Exercise brief: Please reproduce the passage of the vase forum thread starting at "## kp91 (Sep" and ending at "(Nov 6, 2006)", word for word.

Document extract:
◇ ◇ ◇
# A change of plan



## harrysin (Jan 15, 2007)

The Pine block was in the lathe ready to start another scalloped rose vase hopefully more like Bernie's than my last effort when Marlene brought me a cup of coffee, as wives do, and she asked what I was making, when I told her she surprised me by saying that she didn't really like the shape or colour of my previous one, (she has now promised to be honest in her opinions of my work!). I got her to do a Google search of vases and she chose a ceramic one that she liked the shape of so here is the closest that I could come up with. When it came to the scallops it became obvious that, using the same method as the last one, I would have to clamp the vase for each scallop so I decided to use a half round file and my Dremel. It measures 6 1/2" tall by 3 1/4" diameter.


----------



## kp91 (Sep 10, 2004)

If Momma ain't happy, no one's happy!

Great looking project, and photoshoot as always, thanks for sharing!


----------



## curiousgeorge (Nov 6, 2006)

Beautiful job, Harry! If Marlene isn't happy with this one, she must be one hard person to please.


----------



## dutchman 46 (May 23, 2007)

Thats nice! very nice. did You ask what it was She did not like about it? Realy nice! If She dosen't like the fact that it is wood! You might find a nice rock and carve one!! Just a thought, I like to help My friends out


----------



## papawd (Jan 5, 2011)

Very nice


----------



## BernieW (Sep 12, 2006)
◇ ◇ ◇
(Extracted page text data)
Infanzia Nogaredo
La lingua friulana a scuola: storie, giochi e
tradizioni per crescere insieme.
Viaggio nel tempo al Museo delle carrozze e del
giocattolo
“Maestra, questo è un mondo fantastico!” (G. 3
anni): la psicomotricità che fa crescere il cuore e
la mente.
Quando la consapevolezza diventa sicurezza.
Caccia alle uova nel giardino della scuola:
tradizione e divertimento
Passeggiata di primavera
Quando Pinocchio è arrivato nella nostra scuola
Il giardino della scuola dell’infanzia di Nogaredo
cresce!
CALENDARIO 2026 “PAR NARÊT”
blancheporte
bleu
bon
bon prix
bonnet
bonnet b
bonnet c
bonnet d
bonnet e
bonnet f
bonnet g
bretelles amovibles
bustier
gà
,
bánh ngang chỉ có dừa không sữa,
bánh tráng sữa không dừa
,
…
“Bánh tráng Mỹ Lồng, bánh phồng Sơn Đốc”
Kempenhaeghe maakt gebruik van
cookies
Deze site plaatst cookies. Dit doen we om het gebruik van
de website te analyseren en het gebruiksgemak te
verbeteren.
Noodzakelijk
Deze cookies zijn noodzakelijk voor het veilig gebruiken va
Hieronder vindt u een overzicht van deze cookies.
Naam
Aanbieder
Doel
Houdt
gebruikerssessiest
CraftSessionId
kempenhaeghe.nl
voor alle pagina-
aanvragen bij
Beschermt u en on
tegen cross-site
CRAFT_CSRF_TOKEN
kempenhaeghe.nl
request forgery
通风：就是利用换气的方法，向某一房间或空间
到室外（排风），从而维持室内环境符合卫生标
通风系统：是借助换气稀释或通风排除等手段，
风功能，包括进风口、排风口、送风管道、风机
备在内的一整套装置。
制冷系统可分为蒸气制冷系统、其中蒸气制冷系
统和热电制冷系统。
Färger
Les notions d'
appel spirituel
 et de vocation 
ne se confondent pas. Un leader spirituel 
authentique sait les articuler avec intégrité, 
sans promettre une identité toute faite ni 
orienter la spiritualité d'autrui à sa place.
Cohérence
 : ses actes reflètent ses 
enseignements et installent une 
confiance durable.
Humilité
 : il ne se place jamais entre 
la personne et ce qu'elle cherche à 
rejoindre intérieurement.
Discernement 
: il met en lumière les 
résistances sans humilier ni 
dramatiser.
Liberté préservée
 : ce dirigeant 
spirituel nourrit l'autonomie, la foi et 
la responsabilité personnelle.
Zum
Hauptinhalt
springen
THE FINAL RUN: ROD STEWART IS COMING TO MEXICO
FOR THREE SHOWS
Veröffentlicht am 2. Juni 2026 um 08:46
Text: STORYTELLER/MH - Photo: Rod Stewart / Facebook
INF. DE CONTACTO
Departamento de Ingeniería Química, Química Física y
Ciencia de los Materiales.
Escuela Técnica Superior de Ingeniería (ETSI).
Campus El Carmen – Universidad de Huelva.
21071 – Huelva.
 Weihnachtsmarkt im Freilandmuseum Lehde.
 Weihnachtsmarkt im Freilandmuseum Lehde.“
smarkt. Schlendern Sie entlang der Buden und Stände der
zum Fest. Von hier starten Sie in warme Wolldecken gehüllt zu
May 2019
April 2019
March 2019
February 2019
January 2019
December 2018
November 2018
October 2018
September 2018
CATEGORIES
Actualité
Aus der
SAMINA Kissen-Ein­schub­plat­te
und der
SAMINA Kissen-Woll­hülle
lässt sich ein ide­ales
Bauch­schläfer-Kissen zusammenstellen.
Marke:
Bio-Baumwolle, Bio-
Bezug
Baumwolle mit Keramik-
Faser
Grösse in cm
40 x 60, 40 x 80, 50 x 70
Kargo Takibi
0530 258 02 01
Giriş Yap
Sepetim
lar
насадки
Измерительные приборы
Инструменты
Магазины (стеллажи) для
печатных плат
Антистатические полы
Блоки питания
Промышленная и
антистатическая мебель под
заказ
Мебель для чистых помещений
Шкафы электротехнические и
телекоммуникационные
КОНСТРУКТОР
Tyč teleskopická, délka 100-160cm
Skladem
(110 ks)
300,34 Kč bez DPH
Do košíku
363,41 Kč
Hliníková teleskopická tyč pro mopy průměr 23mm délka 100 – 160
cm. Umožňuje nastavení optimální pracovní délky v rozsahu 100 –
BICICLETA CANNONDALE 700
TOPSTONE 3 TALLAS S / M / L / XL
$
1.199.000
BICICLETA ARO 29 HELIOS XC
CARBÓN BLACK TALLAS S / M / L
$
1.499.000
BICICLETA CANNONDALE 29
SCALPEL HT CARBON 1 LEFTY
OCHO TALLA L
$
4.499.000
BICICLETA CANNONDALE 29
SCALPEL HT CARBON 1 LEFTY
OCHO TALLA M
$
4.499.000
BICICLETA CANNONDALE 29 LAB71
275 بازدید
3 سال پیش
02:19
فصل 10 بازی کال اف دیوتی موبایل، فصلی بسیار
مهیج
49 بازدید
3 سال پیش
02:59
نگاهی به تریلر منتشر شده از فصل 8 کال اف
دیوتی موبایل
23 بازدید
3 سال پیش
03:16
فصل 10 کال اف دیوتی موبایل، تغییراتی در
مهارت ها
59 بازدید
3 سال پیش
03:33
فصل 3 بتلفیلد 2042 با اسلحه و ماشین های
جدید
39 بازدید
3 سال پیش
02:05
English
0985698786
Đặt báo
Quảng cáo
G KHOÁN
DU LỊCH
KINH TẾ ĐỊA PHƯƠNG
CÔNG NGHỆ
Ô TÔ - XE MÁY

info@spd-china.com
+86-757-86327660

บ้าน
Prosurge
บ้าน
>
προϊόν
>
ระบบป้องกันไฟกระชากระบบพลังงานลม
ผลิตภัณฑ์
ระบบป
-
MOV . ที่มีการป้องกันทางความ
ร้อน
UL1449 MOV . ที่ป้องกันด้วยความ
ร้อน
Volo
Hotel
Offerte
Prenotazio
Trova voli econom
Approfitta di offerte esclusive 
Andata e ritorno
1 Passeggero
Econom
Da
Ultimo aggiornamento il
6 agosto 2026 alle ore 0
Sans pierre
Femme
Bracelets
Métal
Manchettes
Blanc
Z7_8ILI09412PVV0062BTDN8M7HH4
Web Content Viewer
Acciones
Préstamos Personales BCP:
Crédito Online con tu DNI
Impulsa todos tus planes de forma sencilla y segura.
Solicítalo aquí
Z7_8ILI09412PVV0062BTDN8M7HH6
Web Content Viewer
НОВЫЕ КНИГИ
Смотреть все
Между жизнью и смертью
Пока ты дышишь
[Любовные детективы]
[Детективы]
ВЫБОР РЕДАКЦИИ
◇ ◇ ◇
Written solution:
## kp91 (Sep 10, 2004)

If Momma ain't happy, no one's happy!

Great looking project, and photoshoot as always, thanks for sharing!


----------



## curiousgeorge (Nov 6, 2006)